UNEP CityAdapt Project Invests over JM$14M (US$90,000) in Kingston Inner-city Schools and Greenwich Town: Partners with Jamaica 4-H Clubs to install Rainwater Harvesting and Water Purification Systems, Greenhouses and Container Gardens.
Engaging with Jamaica’s vibrant youth population, nearly 30% of whom are under 15 years old, with nature-based approaches to cope with climate change, has been an important goal of the United Nations Environment Programme (UNEP) CityAdapt climate adaptation project scoped for Kingston and two other medium-sized cities in Latin America.
Challenges with urban planning in the face of a construction boom of heat-absorbing multi-storey residential complexes in Kingston, have led to increased density of the urban space, warmer than usual temperatures and hot, uncomfortable schools and classrooms.
Since 2018, the Jamaica 4-H Clubs has been a key CityAdapt project partner, piloting Nature-based interventions to build resilience to the many impacts of climate change in the low-income community of Greenwich Town and at several schools in the city.
To date, more than JM$14 million (US%90,000) has been spent to install rainwater harvesting systems, climate-controlled hydroponic greenhouses, and container gardens at Tivoli Gardens High, St.
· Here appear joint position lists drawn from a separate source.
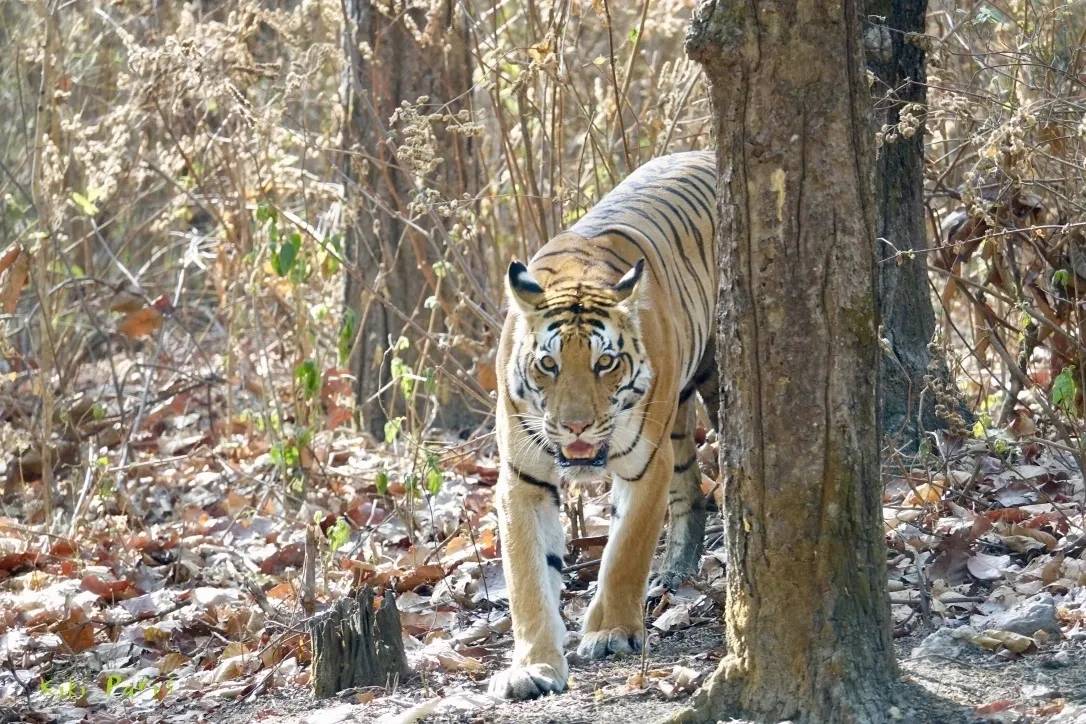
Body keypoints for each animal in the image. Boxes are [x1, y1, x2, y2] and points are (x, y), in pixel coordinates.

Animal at [488, 149, 716, 699]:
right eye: (548, 364)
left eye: (604, 362)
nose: (575, 427)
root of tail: (704, 151)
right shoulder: (523, 480)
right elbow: (528, 578)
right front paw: (533, 666)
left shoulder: (645, 466)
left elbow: (624, 552)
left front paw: (611, 632)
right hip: (678, 419)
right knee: (690, 488)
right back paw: (674, 573)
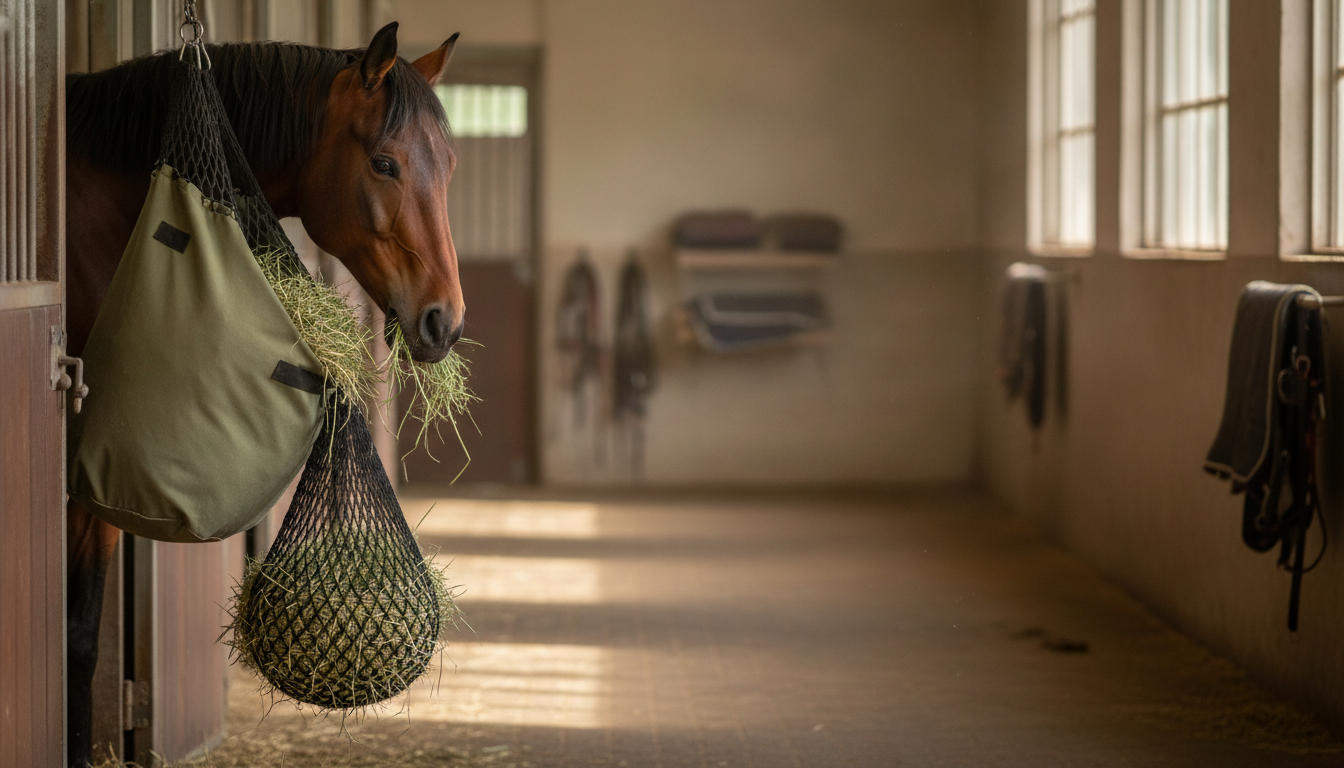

Andrew Technical, Kingston Technical, Camperdown High Schools and at the special needs community training institution, Abilities Foundation.
Residents of the Greenwich Town community have also benefited from a state-of-the-art rainwater harvesting and purification system with connected sediment and carbon filters to provide water that is safe for drinking and household use.
“Many lessons have been learnt from the CityAdapt interventions at the school level”, according to Villet Kelly-Bennett, Business and Entrepreneurship Development Manager at Jamaica 4-H Clubs.
“These, plus the apiculture training for young persons in our urban spaces, are all aligned to the Ministry of Agriculture’s new ‘FACE of Food’ campaign, which focuses on food security, agribusiness development, and climate smart technologies and export expansion”, she added.
Urban Beekeeping/Entrepreneurship and Graduate Research
Specialised training in Beekeeping and Entrepreneurship has been facilitated under the CityAdapt project by the Jamaica 4-H Clubs for 50 persons from communities in and around Kingston. 250 bee colonies were distributed to beneficiaries and equipment to sustain their apiaries and colonies for increased honey production and diversification into the many other products that can be harvested through apiculture.
The project has also funded research by UWI graduate students in environmental areas such as the growth of mangrove seedlings in sargassum compost, assessing sustainable tourism in rural communities, ecosystem services in fishery conservation, and the potential of tourism earning from Jamaican coral reefs.